What you have to do:
Give the records again exactly, but drop the pictures.

[Rendered page images]
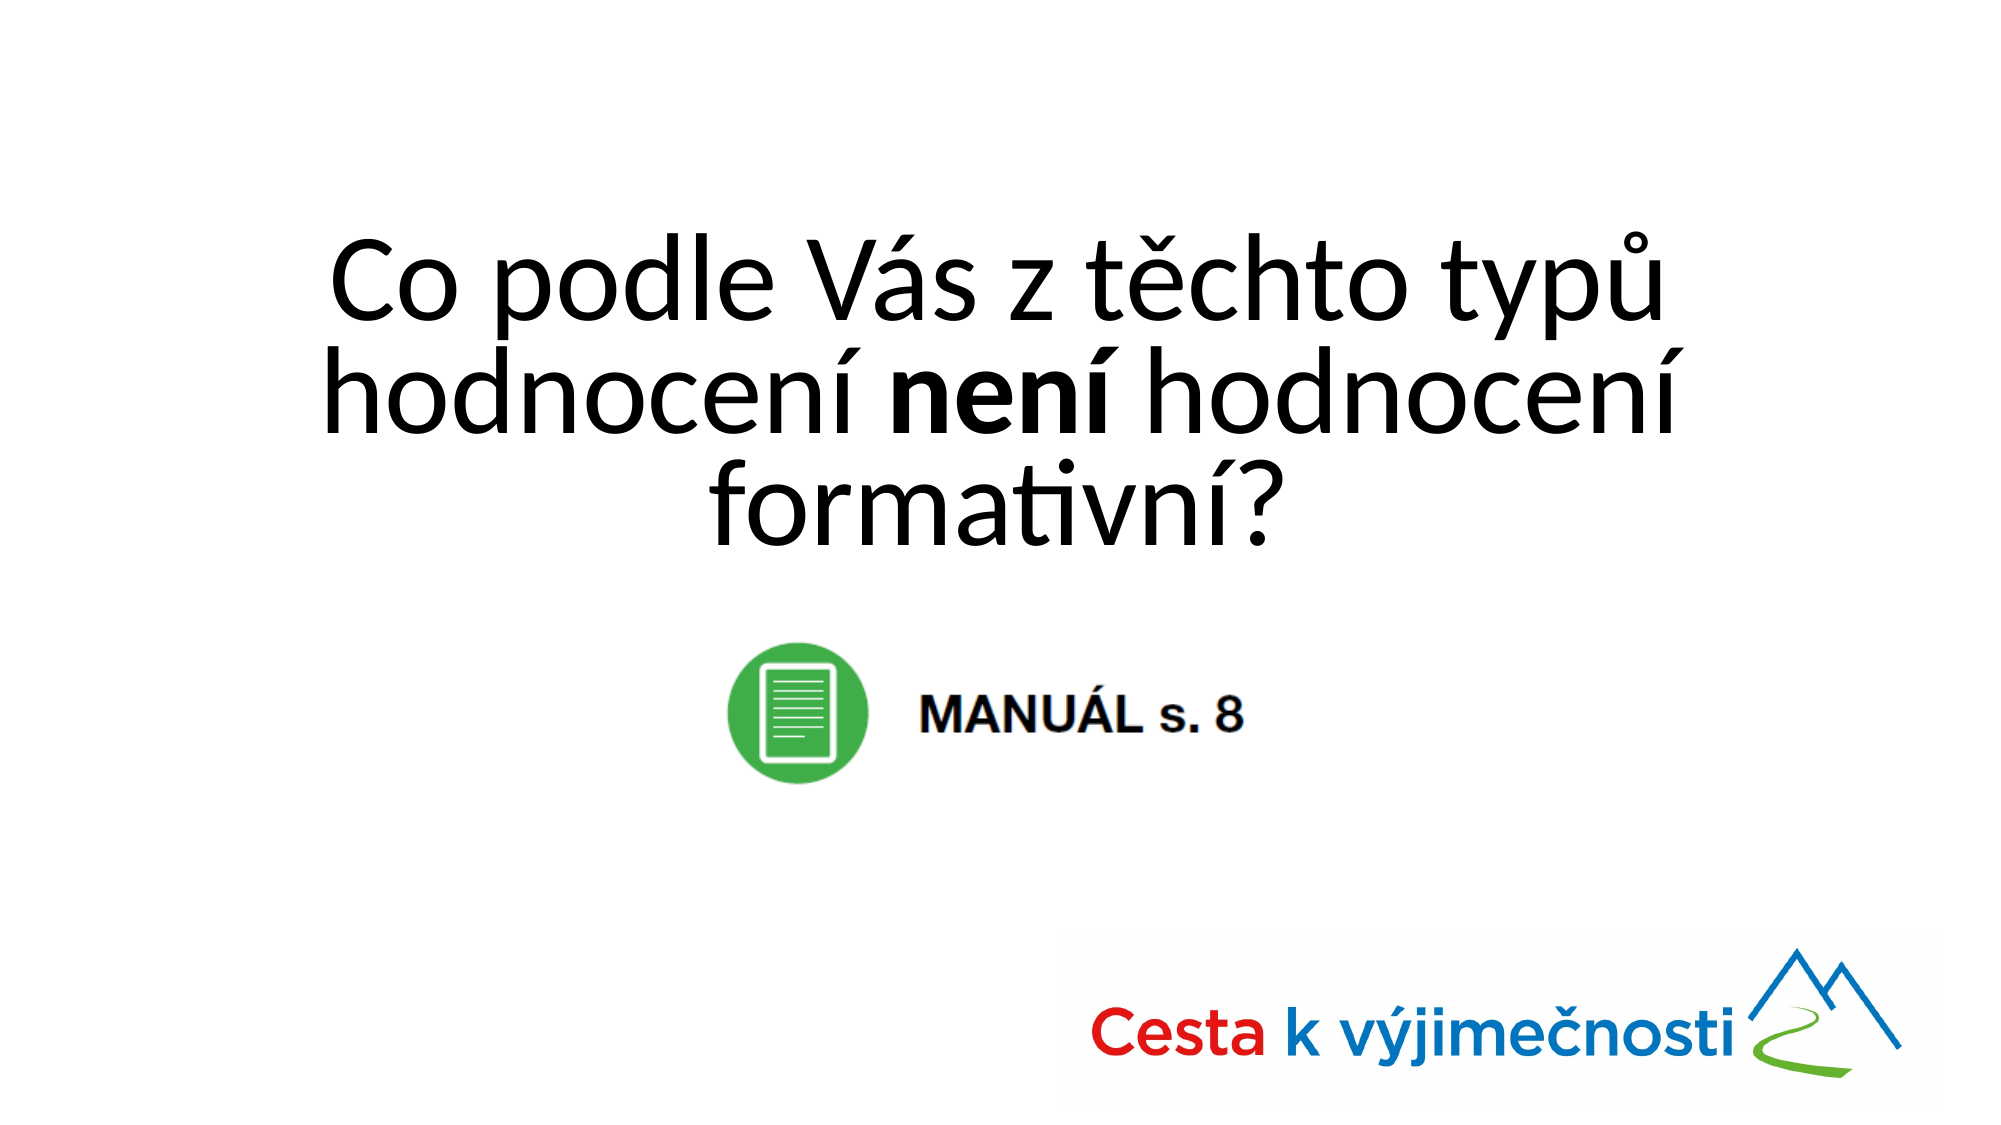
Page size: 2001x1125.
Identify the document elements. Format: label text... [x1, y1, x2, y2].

picture [1056, 930, 1940, 1110]
picture [711, 611, 1289, 805]
title Co podle Vás z těchto typů hodnocení není hodnocení formativní? [249, 184, 1750, 576]
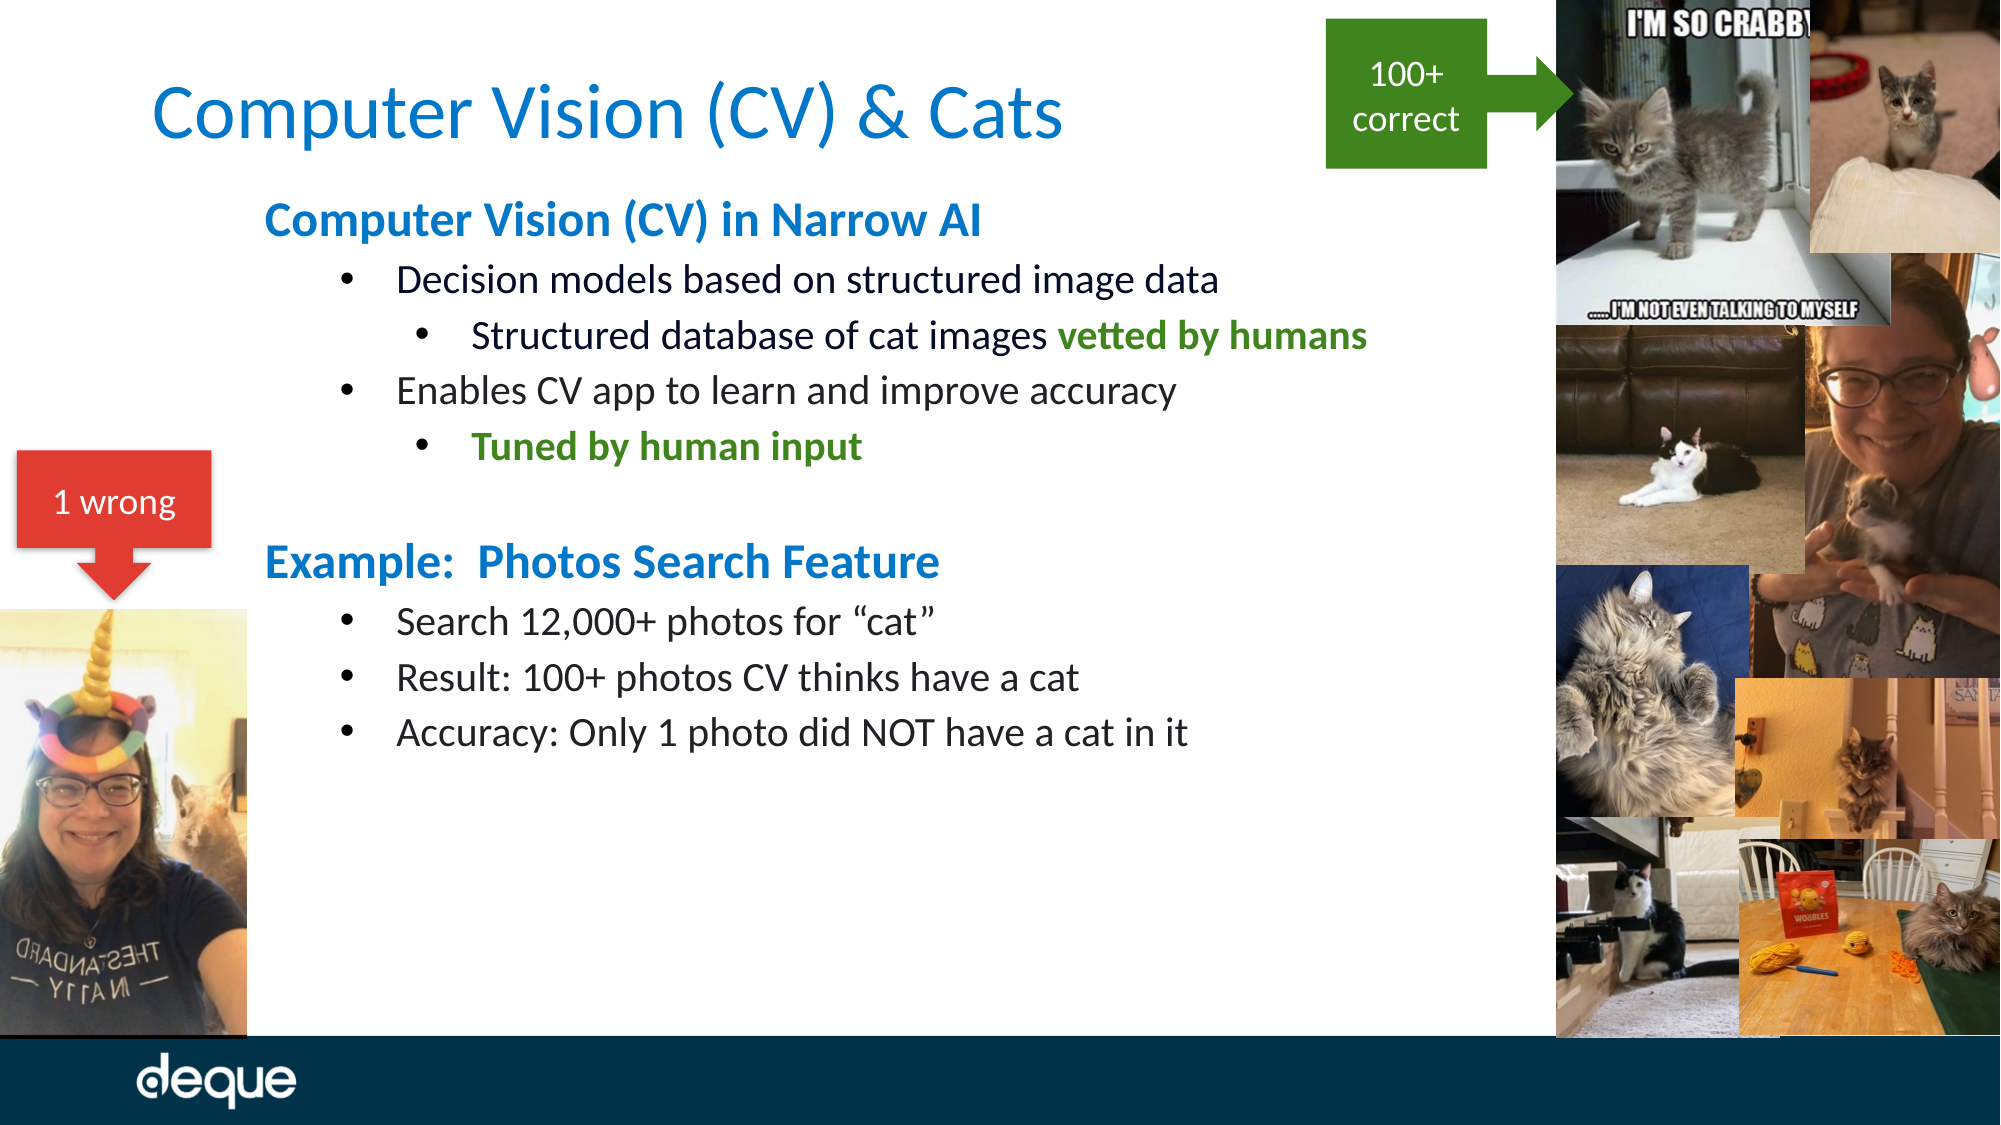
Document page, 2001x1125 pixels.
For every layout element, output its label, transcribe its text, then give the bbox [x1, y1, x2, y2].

picture [147, 1077, 157, 1088]
text_box 100+ correct [1323, 16, 1551, 171]
picture [0, 609, 247, 1038]
picture [171, 1067, 296, 1109]
list Computer Vision (CV) in Narrow AI Decision models based on structured image data Structured database of cat images vetted by humans Enables CV app to learn and improve accuracy Tuned by human input Example: Photos Search Feature Search 12,000+ photos for “cat” Result: 100+ photos CV thinks have a cat Accuracy: Only 1 photo did NOT have a cat in it [231, 185, 1551, 963]
picture [1555, 0, 2000, 1037]
picture [137, 1053, 168, 1098]
text_box 1 wrong [13, 447, 215, 604]
title Computer Vision (CV) & Cats [137, 30, 1217, 196]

Result below:
Page size: 2001x1125.
Identify the document elements. Format: label text... [x1, y1, x2, y2].

picture [1056, 930, 1940, 1110]
picture [711, 611, 1289, 805]
title Co podle Vás z těchto typů hodnocení není hodnocení formativní? [249, 184, 1750, 576]
Document page, 2001x1125 pixels.
For every layout element, output its label, transcribe its text, then give the bbox [x1, y1, x2, y2].

picture [147, 1077, 157, 1088]
text_box 100+ correct [1323, 16, 1551, 171]
picture [0, 609, 247, 1038]
picture [171, 1067, 296, 1109]
list Computer Vision (CV) in Narrow AI Decision models based on structured image data Structured database of cat images vetted by humans Enables CV app to learn and improve accuracy Tuned by human input Example: Photos Search Feature Search 12,000+ photos for “cat” Result: 100+ photos CV thinks have a cat Accuracy: Only 1 photo did NOT have a cat in it [231, 185, 1551, 963]
picture [1555, 0, 2000, 1037]
picture [137, 1053, 168, 1098]
text_box 1 wrong [13, 447, 215, 604]
title Computer Vision (CV) & Cats [137, 30, 1217, 196]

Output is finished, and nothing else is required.